# bushwhacking



## oberlek (Jul 6, 2009)

Hello, helpful readers! Thanks to those who've responded so encouragingly. Look out...

I want to make a horizontal kerf in edges of my diy laminate/OSB island countertop, to accept the flange (– and some glue) of the schluter edging also being used more appropriately on my (to-be) tiled countertops. I imagine that this can be accomplished with my ryobi handheld router and the right bit. My investigations lead me to believe that I need a slot cutter. QUESTION # 1 - Am I right about this? If so, QUESTION # 2 – What, exactly, do I need to buy (order online, it looks like) besides the cutter, itself, and an arbor? I live in a very rural area, and I’ve only found one size of slot cutter in all of the possible retail sources within 25 miles.

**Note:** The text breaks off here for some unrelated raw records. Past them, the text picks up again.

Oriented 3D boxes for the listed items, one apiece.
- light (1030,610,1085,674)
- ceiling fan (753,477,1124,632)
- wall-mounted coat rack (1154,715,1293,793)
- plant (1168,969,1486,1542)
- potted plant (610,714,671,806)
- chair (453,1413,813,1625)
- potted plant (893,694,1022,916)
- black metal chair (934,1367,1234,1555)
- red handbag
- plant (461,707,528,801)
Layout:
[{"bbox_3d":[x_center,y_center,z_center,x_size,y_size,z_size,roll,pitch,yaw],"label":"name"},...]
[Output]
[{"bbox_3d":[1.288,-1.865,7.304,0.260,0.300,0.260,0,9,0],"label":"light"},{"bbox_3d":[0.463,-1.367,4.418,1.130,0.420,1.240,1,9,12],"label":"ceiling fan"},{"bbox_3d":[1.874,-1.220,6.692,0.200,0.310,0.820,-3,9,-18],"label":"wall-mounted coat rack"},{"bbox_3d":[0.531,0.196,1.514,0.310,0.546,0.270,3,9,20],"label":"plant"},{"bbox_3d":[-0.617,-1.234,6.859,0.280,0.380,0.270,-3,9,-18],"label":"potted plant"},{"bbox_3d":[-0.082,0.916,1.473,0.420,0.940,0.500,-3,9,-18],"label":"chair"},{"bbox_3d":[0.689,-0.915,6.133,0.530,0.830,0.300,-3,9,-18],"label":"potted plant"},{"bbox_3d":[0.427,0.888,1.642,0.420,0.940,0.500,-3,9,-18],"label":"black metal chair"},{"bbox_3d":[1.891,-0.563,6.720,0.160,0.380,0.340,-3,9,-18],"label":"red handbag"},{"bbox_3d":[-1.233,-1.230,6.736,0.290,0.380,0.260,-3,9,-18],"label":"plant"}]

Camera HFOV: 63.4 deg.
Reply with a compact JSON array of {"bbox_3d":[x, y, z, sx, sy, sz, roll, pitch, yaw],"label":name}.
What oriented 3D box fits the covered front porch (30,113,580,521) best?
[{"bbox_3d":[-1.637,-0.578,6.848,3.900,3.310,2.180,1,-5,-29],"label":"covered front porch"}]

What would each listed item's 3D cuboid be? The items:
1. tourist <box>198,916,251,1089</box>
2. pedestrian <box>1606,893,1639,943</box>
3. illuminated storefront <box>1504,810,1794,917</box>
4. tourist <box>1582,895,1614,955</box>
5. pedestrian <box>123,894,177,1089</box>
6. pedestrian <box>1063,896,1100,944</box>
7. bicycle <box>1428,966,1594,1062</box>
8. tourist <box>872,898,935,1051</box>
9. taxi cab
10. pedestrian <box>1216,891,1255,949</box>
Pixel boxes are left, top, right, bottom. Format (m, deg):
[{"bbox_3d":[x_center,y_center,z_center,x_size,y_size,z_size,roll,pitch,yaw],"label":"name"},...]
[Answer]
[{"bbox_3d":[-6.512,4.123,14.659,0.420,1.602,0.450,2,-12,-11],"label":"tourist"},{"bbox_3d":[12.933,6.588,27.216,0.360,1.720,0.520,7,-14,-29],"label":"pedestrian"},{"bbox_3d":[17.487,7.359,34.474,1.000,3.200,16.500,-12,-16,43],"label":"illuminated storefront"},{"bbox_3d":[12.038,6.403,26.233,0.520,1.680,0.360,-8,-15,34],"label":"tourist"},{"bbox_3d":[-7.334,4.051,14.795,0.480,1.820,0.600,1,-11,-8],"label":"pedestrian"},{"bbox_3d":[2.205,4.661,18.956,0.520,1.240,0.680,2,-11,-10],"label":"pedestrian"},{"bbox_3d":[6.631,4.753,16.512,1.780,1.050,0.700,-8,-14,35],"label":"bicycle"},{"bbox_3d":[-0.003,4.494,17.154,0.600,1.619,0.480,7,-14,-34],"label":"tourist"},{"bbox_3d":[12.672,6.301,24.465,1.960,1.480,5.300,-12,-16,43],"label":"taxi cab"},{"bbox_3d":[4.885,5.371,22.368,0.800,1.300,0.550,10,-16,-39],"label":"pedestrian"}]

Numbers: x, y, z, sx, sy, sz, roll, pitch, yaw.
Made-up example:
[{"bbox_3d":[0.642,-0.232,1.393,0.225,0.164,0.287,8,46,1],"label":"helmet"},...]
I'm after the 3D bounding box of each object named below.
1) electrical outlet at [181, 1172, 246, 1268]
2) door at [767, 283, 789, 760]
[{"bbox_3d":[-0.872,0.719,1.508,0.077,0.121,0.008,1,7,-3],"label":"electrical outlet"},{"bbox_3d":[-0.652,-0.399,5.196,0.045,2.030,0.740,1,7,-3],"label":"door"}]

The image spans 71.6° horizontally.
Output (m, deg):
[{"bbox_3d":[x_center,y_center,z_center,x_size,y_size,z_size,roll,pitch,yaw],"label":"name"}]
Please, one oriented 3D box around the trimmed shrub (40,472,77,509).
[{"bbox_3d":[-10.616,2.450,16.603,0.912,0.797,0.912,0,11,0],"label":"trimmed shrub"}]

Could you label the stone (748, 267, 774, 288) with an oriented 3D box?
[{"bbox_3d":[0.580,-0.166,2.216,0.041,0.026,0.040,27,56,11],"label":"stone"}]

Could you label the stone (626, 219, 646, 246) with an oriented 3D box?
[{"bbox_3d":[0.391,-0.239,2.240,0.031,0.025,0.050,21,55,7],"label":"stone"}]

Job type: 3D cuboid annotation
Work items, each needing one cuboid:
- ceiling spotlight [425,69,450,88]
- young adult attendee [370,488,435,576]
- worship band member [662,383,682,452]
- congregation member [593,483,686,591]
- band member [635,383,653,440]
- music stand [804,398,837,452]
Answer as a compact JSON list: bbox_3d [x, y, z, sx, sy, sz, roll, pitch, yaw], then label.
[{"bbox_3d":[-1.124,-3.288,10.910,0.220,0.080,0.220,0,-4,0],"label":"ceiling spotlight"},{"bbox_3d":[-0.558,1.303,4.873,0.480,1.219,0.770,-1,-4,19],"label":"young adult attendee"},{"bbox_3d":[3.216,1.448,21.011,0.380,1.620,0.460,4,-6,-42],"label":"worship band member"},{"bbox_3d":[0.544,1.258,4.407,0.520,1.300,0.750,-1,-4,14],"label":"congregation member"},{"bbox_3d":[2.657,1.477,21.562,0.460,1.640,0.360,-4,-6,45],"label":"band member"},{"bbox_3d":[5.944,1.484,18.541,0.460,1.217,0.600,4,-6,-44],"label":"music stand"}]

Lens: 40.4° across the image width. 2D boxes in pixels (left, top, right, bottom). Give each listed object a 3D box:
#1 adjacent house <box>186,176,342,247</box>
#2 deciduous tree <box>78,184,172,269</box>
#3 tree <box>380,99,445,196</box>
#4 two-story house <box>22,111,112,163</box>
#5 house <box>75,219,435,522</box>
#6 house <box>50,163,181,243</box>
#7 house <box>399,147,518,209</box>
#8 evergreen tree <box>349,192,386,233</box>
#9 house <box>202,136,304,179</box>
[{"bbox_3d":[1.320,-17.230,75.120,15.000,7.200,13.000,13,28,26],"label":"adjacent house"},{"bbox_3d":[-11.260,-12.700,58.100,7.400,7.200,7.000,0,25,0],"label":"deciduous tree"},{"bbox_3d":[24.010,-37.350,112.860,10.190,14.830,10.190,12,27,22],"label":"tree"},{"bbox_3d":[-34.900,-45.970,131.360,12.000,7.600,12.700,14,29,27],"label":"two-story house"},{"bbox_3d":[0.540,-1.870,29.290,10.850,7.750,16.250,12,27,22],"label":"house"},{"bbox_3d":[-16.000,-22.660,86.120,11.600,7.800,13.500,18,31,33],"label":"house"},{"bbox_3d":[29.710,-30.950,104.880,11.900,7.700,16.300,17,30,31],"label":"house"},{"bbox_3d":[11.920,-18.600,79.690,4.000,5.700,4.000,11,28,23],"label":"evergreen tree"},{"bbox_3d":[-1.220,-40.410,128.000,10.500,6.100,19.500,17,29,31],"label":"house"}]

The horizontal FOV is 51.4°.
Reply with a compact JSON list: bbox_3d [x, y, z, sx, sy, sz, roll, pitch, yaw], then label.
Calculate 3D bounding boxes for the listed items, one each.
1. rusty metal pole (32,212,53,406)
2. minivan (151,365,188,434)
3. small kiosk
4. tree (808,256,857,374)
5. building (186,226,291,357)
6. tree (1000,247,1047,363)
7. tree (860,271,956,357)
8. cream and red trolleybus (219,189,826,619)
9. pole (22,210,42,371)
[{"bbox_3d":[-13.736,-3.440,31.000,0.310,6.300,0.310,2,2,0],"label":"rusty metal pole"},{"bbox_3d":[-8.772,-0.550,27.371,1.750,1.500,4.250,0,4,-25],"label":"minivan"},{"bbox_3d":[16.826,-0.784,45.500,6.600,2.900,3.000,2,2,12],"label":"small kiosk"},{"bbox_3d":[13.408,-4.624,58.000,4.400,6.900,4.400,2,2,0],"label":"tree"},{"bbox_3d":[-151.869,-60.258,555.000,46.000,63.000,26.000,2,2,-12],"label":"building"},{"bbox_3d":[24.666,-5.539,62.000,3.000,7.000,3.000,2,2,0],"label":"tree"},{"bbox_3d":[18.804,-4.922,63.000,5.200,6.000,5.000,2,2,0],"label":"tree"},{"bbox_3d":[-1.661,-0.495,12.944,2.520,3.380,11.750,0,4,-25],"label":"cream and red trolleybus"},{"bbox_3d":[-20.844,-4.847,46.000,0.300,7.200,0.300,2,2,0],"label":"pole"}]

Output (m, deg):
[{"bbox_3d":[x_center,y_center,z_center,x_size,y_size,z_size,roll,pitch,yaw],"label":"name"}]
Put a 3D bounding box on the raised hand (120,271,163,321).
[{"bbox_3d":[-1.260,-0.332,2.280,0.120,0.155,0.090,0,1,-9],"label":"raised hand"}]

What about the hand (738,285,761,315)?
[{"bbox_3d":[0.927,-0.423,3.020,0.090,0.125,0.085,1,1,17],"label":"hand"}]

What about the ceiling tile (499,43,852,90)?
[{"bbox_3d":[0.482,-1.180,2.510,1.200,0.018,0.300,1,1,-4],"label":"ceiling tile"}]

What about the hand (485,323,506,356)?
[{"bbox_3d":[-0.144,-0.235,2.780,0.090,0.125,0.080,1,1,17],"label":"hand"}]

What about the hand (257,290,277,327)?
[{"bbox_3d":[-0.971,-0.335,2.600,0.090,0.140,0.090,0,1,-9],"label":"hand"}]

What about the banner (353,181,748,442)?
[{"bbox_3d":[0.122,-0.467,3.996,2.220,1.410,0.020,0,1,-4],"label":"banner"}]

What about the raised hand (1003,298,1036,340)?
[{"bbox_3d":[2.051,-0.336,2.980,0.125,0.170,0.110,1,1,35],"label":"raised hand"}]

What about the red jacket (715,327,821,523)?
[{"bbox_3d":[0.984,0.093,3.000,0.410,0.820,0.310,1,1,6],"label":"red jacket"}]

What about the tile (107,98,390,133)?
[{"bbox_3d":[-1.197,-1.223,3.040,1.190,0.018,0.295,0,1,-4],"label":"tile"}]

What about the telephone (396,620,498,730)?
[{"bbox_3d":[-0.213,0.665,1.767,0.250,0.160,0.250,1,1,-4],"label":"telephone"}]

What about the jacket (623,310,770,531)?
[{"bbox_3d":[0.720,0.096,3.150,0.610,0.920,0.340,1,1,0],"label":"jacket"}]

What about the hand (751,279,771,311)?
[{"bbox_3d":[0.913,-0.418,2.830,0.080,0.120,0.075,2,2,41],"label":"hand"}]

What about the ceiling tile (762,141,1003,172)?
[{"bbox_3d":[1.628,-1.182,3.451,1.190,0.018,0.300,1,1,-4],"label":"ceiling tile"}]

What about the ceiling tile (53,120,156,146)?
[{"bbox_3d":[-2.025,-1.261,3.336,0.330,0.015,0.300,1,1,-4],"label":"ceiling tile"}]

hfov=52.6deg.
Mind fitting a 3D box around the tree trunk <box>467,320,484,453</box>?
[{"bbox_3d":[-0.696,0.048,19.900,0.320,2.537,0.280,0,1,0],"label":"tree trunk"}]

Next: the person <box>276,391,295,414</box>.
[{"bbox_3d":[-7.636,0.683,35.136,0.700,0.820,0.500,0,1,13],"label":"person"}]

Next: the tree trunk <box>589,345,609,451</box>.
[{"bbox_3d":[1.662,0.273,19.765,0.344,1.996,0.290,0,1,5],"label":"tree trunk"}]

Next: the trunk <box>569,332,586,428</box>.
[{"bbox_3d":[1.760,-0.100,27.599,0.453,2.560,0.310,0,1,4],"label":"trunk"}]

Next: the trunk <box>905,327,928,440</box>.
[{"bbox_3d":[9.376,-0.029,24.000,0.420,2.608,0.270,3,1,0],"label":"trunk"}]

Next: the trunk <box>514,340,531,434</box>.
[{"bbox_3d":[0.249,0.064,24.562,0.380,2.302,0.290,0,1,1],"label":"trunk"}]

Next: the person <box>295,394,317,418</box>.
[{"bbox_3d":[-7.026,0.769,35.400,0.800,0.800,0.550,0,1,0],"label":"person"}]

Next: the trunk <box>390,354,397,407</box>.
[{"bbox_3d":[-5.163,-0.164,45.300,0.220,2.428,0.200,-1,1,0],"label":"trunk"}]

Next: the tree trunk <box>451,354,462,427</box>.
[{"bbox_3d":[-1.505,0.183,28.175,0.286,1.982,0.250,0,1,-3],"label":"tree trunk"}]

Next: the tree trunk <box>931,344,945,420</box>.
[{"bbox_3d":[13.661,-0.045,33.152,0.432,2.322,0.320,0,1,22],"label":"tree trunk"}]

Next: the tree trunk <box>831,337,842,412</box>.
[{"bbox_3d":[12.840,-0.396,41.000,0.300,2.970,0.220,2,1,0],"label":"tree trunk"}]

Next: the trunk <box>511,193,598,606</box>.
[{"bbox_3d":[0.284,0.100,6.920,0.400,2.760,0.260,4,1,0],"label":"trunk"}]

And it’s not what I think I need. Anyone care to comment? Thanks, oberlek


----------



## bobj3 (Jan 17, 2006)

HI Kathy

You are right on the button,,let UPS put it on your door step, no fuss no muss and it's free shipping...just open your door, pick it up and your set to go more or less,they make many types and sell many sizes ,,see below..

MLCS slot cutter router bits

===========


----------



## jschaben (Jun 21, 2009)

oberlek said:


> I live in a very rural area, and I’ve only found one size of slot cutter in all of the possible retail sources within 25 miles. And it’s not what I think I need. Anyone care to comment? Thanks, oberlek


Hi Betty,
Try this link:

1PC 1/2" SH Slot Assembly Router Bit & 4 Cutters Set - eBay (item 140331443884 end time Jul-12-09 13:11:26 PDT)

I've gotten bits from this place before and they have all been good, not Whitsides, but excellent for the price. This set gives you the arbor and several different cutters which are also stackable. Definitely on my list of things to buy, just waiting for an excuse, any excuse.


----------